§ **WHAT YOU HAVE TO DO**
How many lines in the rows below contain the string "lower"? Reply with the number alone.

START DATA SHOWN

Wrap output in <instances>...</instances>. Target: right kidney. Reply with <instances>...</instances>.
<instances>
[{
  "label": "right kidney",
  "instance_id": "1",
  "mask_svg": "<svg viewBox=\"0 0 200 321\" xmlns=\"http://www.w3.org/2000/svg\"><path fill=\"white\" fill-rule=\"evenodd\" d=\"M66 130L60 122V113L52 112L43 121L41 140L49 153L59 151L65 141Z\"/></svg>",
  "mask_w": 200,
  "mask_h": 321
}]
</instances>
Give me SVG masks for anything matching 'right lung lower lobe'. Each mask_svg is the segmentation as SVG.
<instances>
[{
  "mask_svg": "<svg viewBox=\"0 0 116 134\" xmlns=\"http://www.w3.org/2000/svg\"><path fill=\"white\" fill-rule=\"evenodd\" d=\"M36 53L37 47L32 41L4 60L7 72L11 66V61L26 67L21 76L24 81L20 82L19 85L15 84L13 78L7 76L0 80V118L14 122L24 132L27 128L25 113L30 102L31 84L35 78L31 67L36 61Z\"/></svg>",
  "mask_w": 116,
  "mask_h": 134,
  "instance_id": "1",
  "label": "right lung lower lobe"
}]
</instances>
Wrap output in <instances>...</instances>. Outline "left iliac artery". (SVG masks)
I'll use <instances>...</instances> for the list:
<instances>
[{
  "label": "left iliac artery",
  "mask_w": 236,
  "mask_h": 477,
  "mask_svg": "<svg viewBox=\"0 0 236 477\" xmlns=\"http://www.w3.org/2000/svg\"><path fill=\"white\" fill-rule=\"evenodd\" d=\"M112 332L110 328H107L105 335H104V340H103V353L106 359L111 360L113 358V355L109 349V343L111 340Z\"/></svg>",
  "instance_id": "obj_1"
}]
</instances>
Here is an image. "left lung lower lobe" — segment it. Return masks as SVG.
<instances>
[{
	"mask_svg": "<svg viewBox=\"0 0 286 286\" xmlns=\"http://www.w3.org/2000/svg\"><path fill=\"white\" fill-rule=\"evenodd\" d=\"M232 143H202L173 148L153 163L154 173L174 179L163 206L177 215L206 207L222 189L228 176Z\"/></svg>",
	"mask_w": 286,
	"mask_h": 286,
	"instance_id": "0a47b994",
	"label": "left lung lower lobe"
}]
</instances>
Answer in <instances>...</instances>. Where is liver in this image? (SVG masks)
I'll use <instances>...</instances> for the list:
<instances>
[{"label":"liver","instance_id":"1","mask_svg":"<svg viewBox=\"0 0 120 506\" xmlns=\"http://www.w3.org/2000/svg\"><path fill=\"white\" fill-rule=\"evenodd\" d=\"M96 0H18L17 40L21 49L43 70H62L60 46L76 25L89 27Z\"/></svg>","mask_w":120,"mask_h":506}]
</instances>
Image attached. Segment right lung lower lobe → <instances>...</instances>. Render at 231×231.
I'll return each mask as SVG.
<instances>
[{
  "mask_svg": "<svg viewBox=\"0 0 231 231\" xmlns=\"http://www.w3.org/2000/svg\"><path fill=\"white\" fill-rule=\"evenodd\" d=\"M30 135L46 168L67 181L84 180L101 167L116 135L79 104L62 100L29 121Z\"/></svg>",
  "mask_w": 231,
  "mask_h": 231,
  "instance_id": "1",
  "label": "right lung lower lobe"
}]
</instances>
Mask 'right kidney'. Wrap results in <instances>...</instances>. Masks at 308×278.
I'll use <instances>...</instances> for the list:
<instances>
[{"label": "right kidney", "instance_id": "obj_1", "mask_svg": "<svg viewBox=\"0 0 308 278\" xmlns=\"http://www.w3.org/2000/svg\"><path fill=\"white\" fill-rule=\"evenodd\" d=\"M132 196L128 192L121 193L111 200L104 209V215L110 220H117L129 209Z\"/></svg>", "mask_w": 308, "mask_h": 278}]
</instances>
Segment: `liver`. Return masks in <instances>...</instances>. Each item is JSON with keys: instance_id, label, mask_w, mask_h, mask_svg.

END DATA SHOWN

§ **ANSWER FOR THE TASK**
6